A trama se passa num futuro não muito distante, quando o mundo – agora bem diferente – vê a Inglaterra se reerguer outra vez como uma poderosa potência global. Principalmente depois que os EUA perderam uma grande guerra. Porém, o poder inglês é absolutista e corrupto. Não por acaso, seu líder maior, Adam Sutler (John Hurt) é conhecido como Chanceler, cargo que ocupava Adolf Hitler. As cores do governo também são negro e vermelho, como as do Nazismo. E, como acontece em todas as ditaduras, os meios de comunicação são dominados pelo Estado. Neste panorama assustador, surge pelas ruas londrinas a enigmática figura de V (Hugo Weaving, o Agente Smith da trilogia Matrix), uma espécie de super-herói mascarado, culto e perturbado, que em sua primeira aparição faz lembrar uma mistura de Batman e Zorro. Mas, se Batman tem o mordomo Alfred e Zorro tem o criado Bernardo como confidentes, V terá como parceira a bela Evey (Natalie Portman, a Princesa Amidala de Star Wars), uma simples funcionária da televisão inglesa, mas com um passado dos mais amargos. Quando V salva a vida de Evey nas escuras ruas de Londres, ambos se conectam de maneira irreversível. Tornam-se amigos, cúmplices e parceiros no mirabolante plano de V: explodir o edifício do Parlamento Britânico.

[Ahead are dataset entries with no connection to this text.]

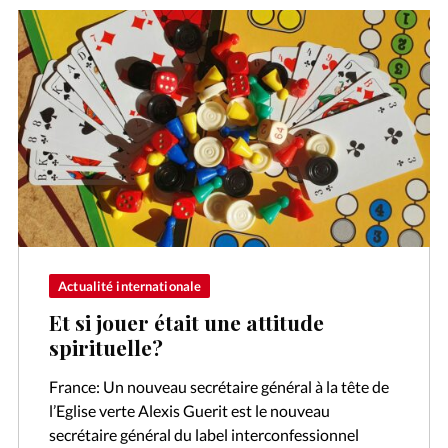
Actualité internationale
Et si jouer était une attitude
spirituelle?
France: Un nouveau secrétaire général à la tête de
l’Eglise verte Alexis Guerit est le nouveau
secrétaire général du label interconfessionnel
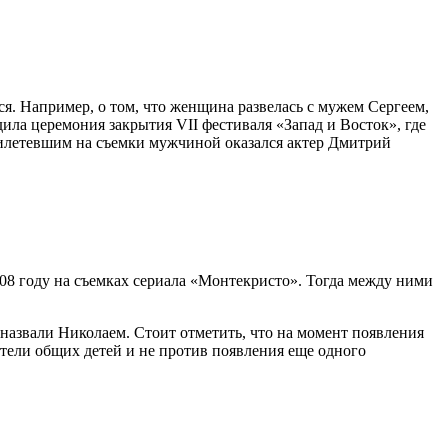
я. Например, о том, что женщина развелась с мужем Сергеем,
дила церемония закрытия VII фестиваля «Запад и Восток», где
прилетевшим на съемки мужчиной оказался актер Дмитрий
008 году на съемках сериала «Монтекристо». Тогда между ними
о назвали Николаем. Стоит отметить, что на момент появления
отели общих детей и не против появления еще одного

Nem parece que o diretor James McTeigue é um estreante. Ele mostra que aprendeu bastante trabalhando como diretor assistente da trilogia Matrix e do episódio II de Star Wars. Talvez tenha até superado seus mestres. Apoiado na produção do sempre pirotécnico Joel Silver (produtor dos blockbusters Duro de Matar, Matrix, Máquina Mortífera e tantos outros), V de Vingança sabe ser ágil e profundo ao mesmo tempo, comercial e pensante, violento e romântico, com potencial para agradar aos mais diferentes tipos de público.

Eu, que não li o original, gostei muito. Como filme.

“Destruir um prédio vai fazer deste mundo um lugar melhor?”, pergunta a cética Evey. “Um prédio é um símbolo. Destruí-lo também”, ensina V. “O povo não deveria temer seus governantes. Os governantes que deveriam temer o povo”, afirma ele em outro momento. Não é preciso ir muito longe para perceber as referências que o roteiro escrito pelos irmãos Andy e Larry Wachowski (sim, os mesmos de “Matrix”) fazem com o “11 de Setembro”. Primeiro, a óbvia questão do prédio e sua destruição como símbolos. Depois, V também tem uma data simbólica (no caso, 5 de novembro) que ele usará como marco. No filme, o ditador poderoso comanda ataques terroristas, põe a culpa nos muçulmanos e se apresenta como salvador da pátria, objetivando assim concentrar mais e mais poderes em suas mãos. Da mesma forma que não foram poucos os que consideraram a possibilidade do próprio George W. Bush ter facilitado os ataques de 11 de setembro, também ter colocado a culpa nos muçulmanos, para assim obter passe livre para roubar o petróleo do Iraque. Adam Sutler, assim como Bush, também manipula o medo para governar. No entanto, é uma utopia dizer que o tipo de terrorismo pregado no filme seja a solução para os grandes problemas da humanidade, mesmo porque, sei que a tendência é só piorar enquanto as mentes dos poderosos tenham seus umbigos como as maiores prioridades. Mais uma vez não custa lembrar que um dia Cristo ensinará a esses fantoches o que realmente significa “governar com mão de ferro”.

Acima de tudo sabemos que a vingança pertence ao Senhor. A máxima bíblica continua (e sempre será) verdadeira: “Dizei aos turbados de coração: Sede fortes, não temais; eis que o vosso Deus virá com vingança, com recompensa de Deus; ele virá, e vos salvará” (Isaías 35:4).